Work continues this week on a financing bill that would have provided $3.5 billion of non-tax revenue through accelerated collections and the deferral of billions in state aid to local education into fiscal 2014. The measure failed to pass in the regular session.
The special session is set to end June 29.
A companion bill would amend the Texas educational funding formula to account for $4 billion less in state spending than required under the current method.
An amendment to the school measure would allow bonds issued by charter schools with a high credit rating to qualify for enhancement through the state’s Permanent School Fund.
The budget includes $257 million for two years of debt service on an additional $3.3 billion of Proposition 12 highway bonds.
The new debt, which would be issued by the Texas Transportation Commission, would exhaust the voter-approved capacity for the road debt program that’s supported by the general fund rather than the gasoline tax.
The budget signed by Perry underfunds the state Medicaid program for poor and uninsured Texans by almost $5 billion. The bill funds the state-federal program at $10.2 billion in fiscal 2012 and $6 billion in fiscal 2013.
Legislative leaders hope state revenues will perk up enough to cover the budget gap with a supplemental appropriation bill when lawmakers meet again for a regular session in January 2013.
State Comptroller Susan Combs last week certified that anticipated general fund revenues of $78 billion in fiscal 2012 and 2013 would be sufficient to finance the budget developed by the Republican-controlled Legislature.

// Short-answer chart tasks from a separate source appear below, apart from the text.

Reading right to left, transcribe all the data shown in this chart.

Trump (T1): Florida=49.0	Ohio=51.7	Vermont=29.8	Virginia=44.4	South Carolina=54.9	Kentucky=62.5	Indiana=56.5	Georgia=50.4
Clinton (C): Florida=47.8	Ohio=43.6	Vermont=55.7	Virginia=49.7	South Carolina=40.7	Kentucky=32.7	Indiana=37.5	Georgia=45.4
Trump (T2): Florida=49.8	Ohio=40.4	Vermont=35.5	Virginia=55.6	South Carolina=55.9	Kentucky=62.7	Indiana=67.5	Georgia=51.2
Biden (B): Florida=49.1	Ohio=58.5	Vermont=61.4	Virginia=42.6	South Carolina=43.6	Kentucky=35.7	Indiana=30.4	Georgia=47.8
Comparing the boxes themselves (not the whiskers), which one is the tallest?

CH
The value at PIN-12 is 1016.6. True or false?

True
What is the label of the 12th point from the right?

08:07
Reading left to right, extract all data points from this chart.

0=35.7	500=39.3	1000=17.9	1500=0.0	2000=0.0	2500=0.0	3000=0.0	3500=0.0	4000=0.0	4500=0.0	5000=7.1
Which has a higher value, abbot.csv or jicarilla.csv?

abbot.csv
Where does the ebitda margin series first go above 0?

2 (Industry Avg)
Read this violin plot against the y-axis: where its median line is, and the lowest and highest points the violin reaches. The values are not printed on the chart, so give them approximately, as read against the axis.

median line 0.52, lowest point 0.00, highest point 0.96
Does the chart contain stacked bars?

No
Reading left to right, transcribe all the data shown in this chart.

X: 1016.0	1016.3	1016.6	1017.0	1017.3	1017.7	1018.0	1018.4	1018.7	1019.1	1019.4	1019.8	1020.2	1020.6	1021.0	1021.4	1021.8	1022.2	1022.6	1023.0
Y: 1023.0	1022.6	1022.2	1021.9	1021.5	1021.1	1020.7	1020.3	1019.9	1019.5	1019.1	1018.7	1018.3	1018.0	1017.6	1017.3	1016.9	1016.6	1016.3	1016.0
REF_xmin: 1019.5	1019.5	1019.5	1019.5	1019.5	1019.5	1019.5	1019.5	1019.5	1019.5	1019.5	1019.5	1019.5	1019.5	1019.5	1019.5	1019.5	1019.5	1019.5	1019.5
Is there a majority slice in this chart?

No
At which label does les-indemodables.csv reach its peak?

Combs said legislative exemptions to the sales tax and others cost the state $32.2 billion a year.
The Legislature approved the use of $3.2 billion from the state rainy-day fund to help cover a revenue gap in what remains of fiscal 2011, but the House balked at Senate plans to use $4 billion from the emergency fund to keep school funding at mandated levels.
The current version of SB 2, the appropriations measure, was amended in the House to allow some use of the rainy-day fund to cover some of the cuts to public education.
Revenues above the $6.5 billion expected to be in the fund at the end of fiscal 2013 would go to local education, to a maximum of $2.2 billion, to account for enrollment growth.
SB 1 contains a measure levying state sales taxes on Internet retailers with operations in Texas. Perry vetoed a similar bill that passed during the regular session.